Every time only one… ONE of the thousands of literary agents is “woke” enough to see that there are little to no representation for children of color in YA novels and has to call out to authors of color for their stories because no one else will (I submitted my YA novel to her and she was, of course, inundated with queries because there are so many talented authors of color with stories to tell, for children who are thirsty to read them).
Every time we’re just trying to have fun, like everyone else, but literally get kicked to the curb because we’re not supposed to have that much fun.
Every famous black person who advocates for fairness and equality in this country (which is not unreasonable to ask for) who then gets called racist and a petition is made for him to get fired from his job.
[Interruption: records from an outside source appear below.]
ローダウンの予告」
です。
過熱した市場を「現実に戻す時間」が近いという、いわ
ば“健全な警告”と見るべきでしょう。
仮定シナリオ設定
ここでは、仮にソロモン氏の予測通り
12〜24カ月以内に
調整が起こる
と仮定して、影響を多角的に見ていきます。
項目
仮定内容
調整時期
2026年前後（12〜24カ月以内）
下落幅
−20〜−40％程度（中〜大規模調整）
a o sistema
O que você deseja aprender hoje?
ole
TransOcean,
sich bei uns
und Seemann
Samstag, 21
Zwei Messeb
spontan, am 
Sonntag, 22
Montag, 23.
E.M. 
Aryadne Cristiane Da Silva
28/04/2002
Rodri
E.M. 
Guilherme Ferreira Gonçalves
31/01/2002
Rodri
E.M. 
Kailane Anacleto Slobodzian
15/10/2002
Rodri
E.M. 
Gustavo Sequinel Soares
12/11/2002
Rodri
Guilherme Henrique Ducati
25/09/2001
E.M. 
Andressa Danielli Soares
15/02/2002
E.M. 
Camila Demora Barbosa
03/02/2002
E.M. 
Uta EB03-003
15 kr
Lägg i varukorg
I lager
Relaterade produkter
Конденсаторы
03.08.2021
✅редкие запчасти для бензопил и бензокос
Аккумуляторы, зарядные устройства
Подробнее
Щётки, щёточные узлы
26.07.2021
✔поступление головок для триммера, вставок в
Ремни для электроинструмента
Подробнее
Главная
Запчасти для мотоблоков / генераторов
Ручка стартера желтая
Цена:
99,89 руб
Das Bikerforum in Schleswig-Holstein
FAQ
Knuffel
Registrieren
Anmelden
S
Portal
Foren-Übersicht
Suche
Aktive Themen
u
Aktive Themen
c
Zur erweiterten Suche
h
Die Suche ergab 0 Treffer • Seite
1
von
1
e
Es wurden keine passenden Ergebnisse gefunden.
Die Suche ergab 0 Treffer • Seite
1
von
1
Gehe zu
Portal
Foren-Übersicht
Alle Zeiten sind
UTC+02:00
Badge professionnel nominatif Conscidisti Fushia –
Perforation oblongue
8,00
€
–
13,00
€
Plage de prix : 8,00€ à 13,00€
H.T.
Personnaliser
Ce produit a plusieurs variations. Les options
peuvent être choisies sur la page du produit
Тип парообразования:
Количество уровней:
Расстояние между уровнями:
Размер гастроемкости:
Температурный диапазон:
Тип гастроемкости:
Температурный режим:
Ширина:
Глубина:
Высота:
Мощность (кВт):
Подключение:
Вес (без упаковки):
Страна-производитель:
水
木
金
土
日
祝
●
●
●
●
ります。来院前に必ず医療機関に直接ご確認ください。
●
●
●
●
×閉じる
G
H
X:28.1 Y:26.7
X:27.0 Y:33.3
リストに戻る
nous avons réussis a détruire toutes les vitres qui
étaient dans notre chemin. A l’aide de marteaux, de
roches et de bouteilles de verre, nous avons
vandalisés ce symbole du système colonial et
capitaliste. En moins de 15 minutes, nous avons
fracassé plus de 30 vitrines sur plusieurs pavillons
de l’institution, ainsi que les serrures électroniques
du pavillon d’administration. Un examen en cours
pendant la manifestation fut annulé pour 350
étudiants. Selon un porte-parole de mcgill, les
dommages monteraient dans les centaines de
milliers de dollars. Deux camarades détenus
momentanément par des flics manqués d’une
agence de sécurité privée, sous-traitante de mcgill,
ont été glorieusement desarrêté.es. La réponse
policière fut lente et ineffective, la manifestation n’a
Essentially telling us we don’t have freedom of speech either.
Every black man who decides to fight violence with violence (which is actually very few) and everyone automatically assumes we all want to kill cops because we couldn’t possibly have our own minds. And then the day after the Dallas attack on cops, a cop trails behind me and then rides slowly along beside me, basically saying “Give me a reason.”
Every time my dad and mom leave the house and I have to not think about what may happen to them, or trying not to worry about my brother in Chicago or my nephew that is dark-skinned, tall, and muscular. By the way, none of us have any criminal records or are violent in any way, but that won’t matter to the wrong cop if we move too fast or not kiss enough ass.
Every article, I read about cities in Europe where black skin is welcomed (there shouldn’t have to be articles like that) and then one of those cities I was thinking about visiting gets attacked during a festival (can’t win for losing).
Every time a black athlete’s career is essentially ruined and endorsements lost because of mistakes in his private life(see, Tiger Woods). But Maria Sharapova gets banned from tennis tournaments for the next couple of years because of performance enhancing drugs in her system and then she gets into some Harvard business program.
Every time a black woman is viewed as so strong that her needs are neglected or she’s looked down upon because she needs help. But a white woman stubs her big toe and a battalion is sent to tend to her (See, Taylor Swift). Or when a black woman falters or is fighting depression, her mental health is ignored by her own community as well as others. Because “we don’t get depressed, we just need Jesus.”
With every single one of these, and keep in mind that I’m probably missing a ton, my bubble has burst. In fact, it burst so violently, it was like a tornado ripped my house right off of its foundation. And now I’m standing in the middle of this sh*t-storm brewing around me and in my head with no signs of letting up because these things keep happening over and over again, throughout history for centuries with no end in sight.
Does it make sense now? Does all of that finally outline some of the turmoil a black woman faces? And believe me, I’m just scratching the surface. Education, housing, employment, health care, etcetera, etcetera, etcetera…
Yet, we’re constantly called angry. Did it ever occur to you that we have every reason to be? Here’s a pair of my shoes… Try walking in them for a few days, let alone 37 years. I bet you’ll be angry AF. And my suburban upbringing isn’t even close to what people of color in urban areas have to deal with. Wear their shoes and your head would explode.